Single by Nickelback

from the album The Long Road
- B-side: "Too Bad" (live); "Leader of Men" (live); "Where Do I Hide" (live);
- Released: November 3, 2003
- Studio: Greenhouse (Burnaby, British Columbia); Mountainview (Abbotsford, British Columbia);
- Length: 3:48
- Label: Roadrunner
- Composer: Nickelback
- Lyricist: Chad Kroeger
- Producers: Nickelback; Joey Moi;

Nickelback singles chronology
| "Someday" (2003) | "Figured You Out" (2003) | "Feelin' Way Too Damn Good" (2004) |

Music video
- "Figured You Out" on YouTube

= Figured You Out =

2003 single by Nickelback

"Figured You Out" is a song by Canadian rock band Nickelback. It was released on November 3, 2003, as the second single from the group's fourth studio album, The Long Road (2003). The song spent 13 weeks at number one on the US Billboard Mainstream Rock Tracks chart, ending 2004 as the number-one mainstream rock song. Worldwide, the single peaked at number 10 in Australia and number 27 on the Canadian Radio & Records Rock Top 30 chart.

==Reception and legacy==
Christopher Rosa of VH1 said the song's lyrics were misogynistic, and wrote, "Chad and the gang paints a picture of a woman being submissive to a man here. (She's literally on her knees.) It doesn't get more misogynistic than a man saying he prefers women with their pants off." In 2025, Graham Hartmann of Metal Injection included the track on his list of the "10 Greatest Divorced Dad Rock Songs of All Time", where he wrote, "I've never been to a Canadian strip club, but I imagine the day shift crew goes wild when Nickelback's daddy-dom anthem comes on."

==Track listings==
European maxi-CD single
1. "Figured You Out" – 3:48
2. "Too Bad" (live at MTV Unplugged) – 4:28
3. "Leader of Men" (live at MTV Unplugged) – 3:44
4. "Figured You Out" (video)
-------------------------
What to work on =>
Using the page about the song "Figured You Out," list every track on the European maxi-CD single in order, with its length where one is given. The listing that comes next is separate material, unrelated to the page about "Figured You Out."

Records contained in a dataset:
-------------------------
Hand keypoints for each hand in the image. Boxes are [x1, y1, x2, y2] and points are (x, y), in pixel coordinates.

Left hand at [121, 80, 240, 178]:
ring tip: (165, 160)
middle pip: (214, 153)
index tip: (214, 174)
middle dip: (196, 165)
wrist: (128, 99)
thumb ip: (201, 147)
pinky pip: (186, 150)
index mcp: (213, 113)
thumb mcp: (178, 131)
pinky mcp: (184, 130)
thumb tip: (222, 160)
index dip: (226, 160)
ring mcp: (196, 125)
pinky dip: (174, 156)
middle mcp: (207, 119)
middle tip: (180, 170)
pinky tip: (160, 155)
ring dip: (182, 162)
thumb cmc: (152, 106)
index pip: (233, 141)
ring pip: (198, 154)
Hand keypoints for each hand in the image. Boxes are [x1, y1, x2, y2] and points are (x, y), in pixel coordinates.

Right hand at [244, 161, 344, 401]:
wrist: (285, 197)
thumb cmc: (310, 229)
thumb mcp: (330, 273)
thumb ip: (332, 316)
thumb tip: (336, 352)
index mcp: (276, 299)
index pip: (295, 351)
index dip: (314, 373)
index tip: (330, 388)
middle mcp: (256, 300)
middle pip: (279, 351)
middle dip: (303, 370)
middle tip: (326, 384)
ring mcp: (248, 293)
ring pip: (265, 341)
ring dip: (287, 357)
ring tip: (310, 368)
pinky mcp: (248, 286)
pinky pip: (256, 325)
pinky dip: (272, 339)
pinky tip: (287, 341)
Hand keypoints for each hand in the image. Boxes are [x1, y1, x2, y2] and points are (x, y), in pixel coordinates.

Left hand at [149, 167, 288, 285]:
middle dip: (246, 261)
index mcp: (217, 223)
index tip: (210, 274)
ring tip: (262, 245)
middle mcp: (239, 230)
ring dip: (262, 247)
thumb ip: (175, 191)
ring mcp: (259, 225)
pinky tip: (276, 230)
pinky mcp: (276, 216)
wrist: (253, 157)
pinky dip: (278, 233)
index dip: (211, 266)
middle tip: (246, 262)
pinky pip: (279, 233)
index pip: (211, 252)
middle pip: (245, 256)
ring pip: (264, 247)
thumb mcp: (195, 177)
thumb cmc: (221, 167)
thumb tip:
-------------------------
Written answer =>
1. "Figured You Out": 3:48
2. "Too Bad" (live at MTV Unplugged): 4:28
3. "Leader of Men" (live at MTV Unplugged): 3:44
4. "Figured You Out" (video): no length given